Model Updaters

coax.model_updaters.ModelUpdater

Model updater that uses sampling for maximum-likelihood estimation.


This is a collection of objects that are used to update dynamics models, i.e. transition models and reward functions.

Object Reference

class coax.model_updaters.ModelUpdater(model, optimizer=None, loss_function=None, regularizer=None)[source]

Model updater that uses sampling for maximum-likelihood estimation.

Parameters:
  • model ([Stochastic]TransitionModel or [Stochastic]RewardFunction) – The main dynamics model to update.

  • optimizer (optax optimizer, optional) – An optax-style optimizer. The default optimizer is optax.adam(1e-3).

  • loss_function (callable, optional) –

    The loss function that will be used to regress to the (bootstrapped) target. The loss function is expected to be of the form:

    \[L(y_\text{true}, y_\text{pred}, w)\in\mathbb{R}\]

    where \(w>0\) are sample weights. If left unspecified, this defaults to coax.value_losses.huber(). Check out the coax.value_losses module for other predefined loss functions.

  • regularizer (Regularizer, optional) – A stochastic regularizer, see coax.regularizers.

apply_grads(grads, function_state)[source]

Update the model parameters (weights) of the underlying function approximator given pre-computed gradients.

This method is useful in situations in which computation of the gradients is deligated to a separate (remote) process.

Parameters:
  • grads (pytree with ndarray leaves) – A batch of gradients, generated by the grads method.

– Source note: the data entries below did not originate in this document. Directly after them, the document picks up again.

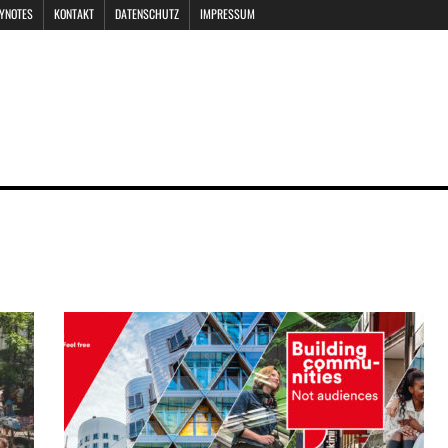
EYNOTES
KONTAKT
DATENSCHUTZ
IMPRESSUM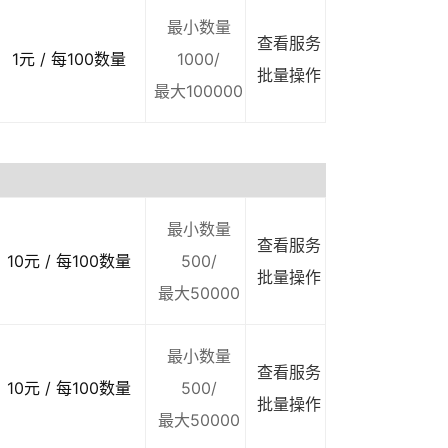
最小数量
查看服务
1元 / 每100数量
1000/
批量操作
最大100000
最小数量
查看服务
10元 / 每100数量
500/
批量操作
最大50000
最小数量
查看服务
10元 / 每100数量
500/
批量操作
最大50000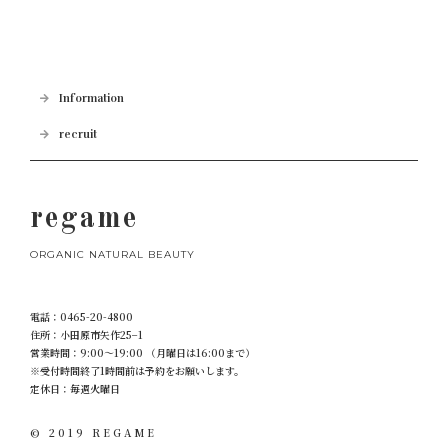
Information
recruit
regame
ORGANIC NATURAL BEAUTY
電話：
0465-20-4800
住所：小田原市矢作25−1
営業時間：9:00～19:00 （月曜日は16:00まで）
※受付時間終了1時間前は予約をお願いします。
定休日：毎週火曜日
© 2019 REGAME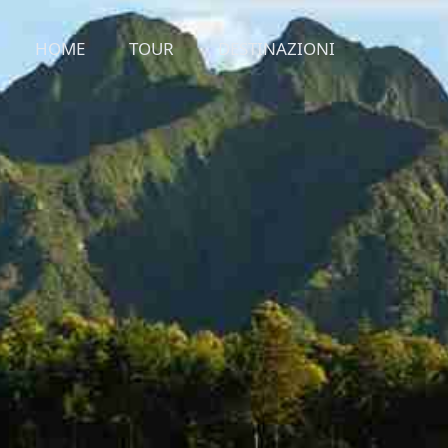
HOME
TOUR
DESTINAZIONI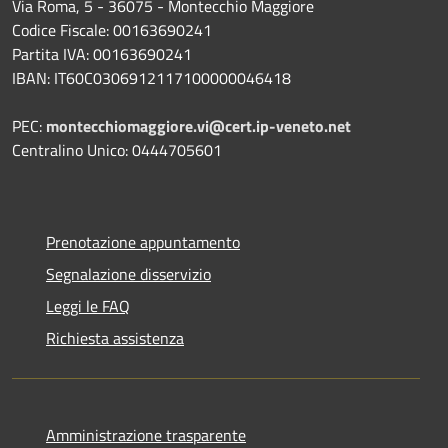
Via Roma, 5 - 36075 - Montecchio Maggiore
Codice Fiscale: 00163690241
Partita IVA: 00163690241
IBAN: IT60C0306912117100000046418
PEC:
montecchiomaggiore.vi@cert.ip-veneto.net
Centralino Unico: 0444705601
Prenotazione appuntamento
Segnalazione disservizio
Leggi le FAQ
Richiesta assistenza
Amministrazione trasparente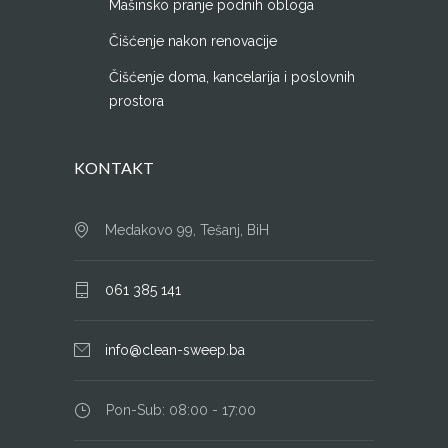
Mašinsko pranje podnih obloga
Čišćenje nakon renovacije
Čišćenje doma, kancelarija i poslovnih
prostora
KONTAKT
Medakovo 99, Tešanj, BiH
061 385 141
info@clean-sweep.ba
Pon-Sub: 08:00 - 17:00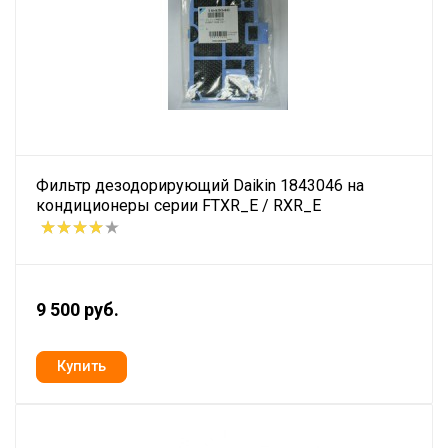
Фильтр дезодорирующий Daikin 1843046 на
кондиционеры серии FTXR_E / RXR_E
9 500 руб.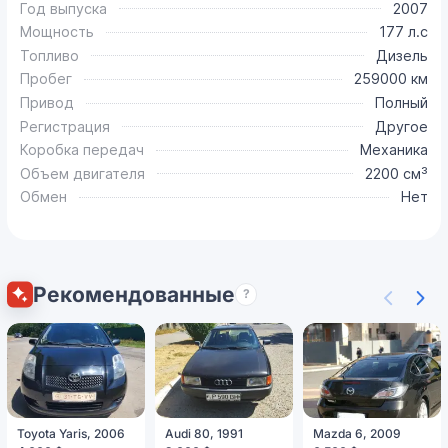
Год выпуска
2007
Мощность
177 л.с
Топливо
Дизель
Пробег
259000 км
Привод
Полный
Регистрация
Другое
Коробка передач
Механика
Объем двигателя
2200 см³
Обмен
Нет
Рекомендованные
?
Toyota Yaris, 2006
Audi 80, 1991
Mazda 6, 2009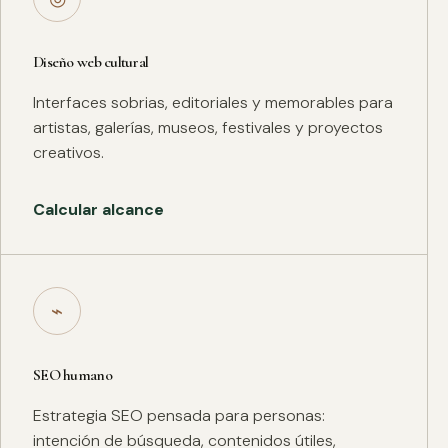
Diseño web cultural
Interfaces sobrias, editoriales y memorables para
artistas, galerías, museos, festivales y proyectos
creativos.
Calcular alcance
⌁
SEO humano
Estrategia SEO pensada para personas:
intención de búsqueda, contenidos útiles,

  • function_state (pytree) – The internal state of the forward-pass function. See Q.function_state and haiku.transform_with_state() for more details.

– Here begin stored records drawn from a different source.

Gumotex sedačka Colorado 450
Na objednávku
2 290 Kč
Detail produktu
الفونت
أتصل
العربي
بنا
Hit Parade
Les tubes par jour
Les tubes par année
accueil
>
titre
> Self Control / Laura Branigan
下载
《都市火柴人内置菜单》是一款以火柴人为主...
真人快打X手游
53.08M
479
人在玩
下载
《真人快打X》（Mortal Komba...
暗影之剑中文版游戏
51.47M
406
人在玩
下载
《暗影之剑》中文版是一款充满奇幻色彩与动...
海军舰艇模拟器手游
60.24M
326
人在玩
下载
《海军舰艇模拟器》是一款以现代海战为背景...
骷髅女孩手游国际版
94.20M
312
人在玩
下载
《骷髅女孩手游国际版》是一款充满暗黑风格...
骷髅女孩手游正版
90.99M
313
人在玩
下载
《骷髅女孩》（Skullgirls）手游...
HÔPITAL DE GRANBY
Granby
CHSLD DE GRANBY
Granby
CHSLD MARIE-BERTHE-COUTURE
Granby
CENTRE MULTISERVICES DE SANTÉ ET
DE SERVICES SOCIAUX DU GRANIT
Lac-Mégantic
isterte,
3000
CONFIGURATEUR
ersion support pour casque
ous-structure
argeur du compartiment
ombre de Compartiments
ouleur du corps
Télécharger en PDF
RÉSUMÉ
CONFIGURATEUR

grads_and_metrics(transition_batch)[source]

Compute the gradients associated with a batch of transitions.

Parameters:

transition_batch (TransitionBatch) – A batch of transitions.

Returns:

  • grads (pytree with ndarray leaves) – A batch of gradients.

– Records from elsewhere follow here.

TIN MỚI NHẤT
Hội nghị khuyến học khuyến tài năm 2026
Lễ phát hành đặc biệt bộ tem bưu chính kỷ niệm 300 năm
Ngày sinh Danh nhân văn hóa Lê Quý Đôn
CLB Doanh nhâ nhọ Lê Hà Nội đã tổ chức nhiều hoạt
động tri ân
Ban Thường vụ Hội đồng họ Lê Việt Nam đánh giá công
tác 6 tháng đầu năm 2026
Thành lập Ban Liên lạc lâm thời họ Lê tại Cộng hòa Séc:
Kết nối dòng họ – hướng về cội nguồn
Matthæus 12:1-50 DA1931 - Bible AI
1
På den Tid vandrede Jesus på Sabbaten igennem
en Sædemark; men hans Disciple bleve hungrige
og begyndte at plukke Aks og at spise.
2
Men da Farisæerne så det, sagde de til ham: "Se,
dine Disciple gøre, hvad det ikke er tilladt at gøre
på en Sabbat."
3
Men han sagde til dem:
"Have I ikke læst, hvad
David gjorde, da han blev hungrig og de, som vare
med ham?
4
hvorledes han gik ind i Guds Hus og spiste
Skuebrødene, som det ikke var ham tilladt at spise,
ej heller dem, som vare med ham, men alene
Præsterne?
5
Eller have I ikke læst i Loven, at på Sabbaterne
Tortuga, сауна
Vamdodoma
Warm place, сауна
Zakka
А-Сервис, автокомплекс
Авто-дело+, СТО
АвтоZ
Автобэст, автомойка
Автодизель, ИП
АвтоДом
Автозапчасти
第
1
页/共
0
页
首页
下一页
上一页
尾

  • function_state (pytree) – The internal state of the forward-pass function. See Q.function_state and haiku.transform_with_state() for more details.

  • metrics (dict of scalar ndarrays) – The structure of the metrics dict is {name: score}.

update(transition_batch)[source]

Update the model parameters (weights) of the underlying function approximator.

Parameters:

transition_batch (TransitionBatch) – A batch of transitions.

Returns:

metrics (dict of scalar ndarrays) – The structure of the metrics dict is {name: score}.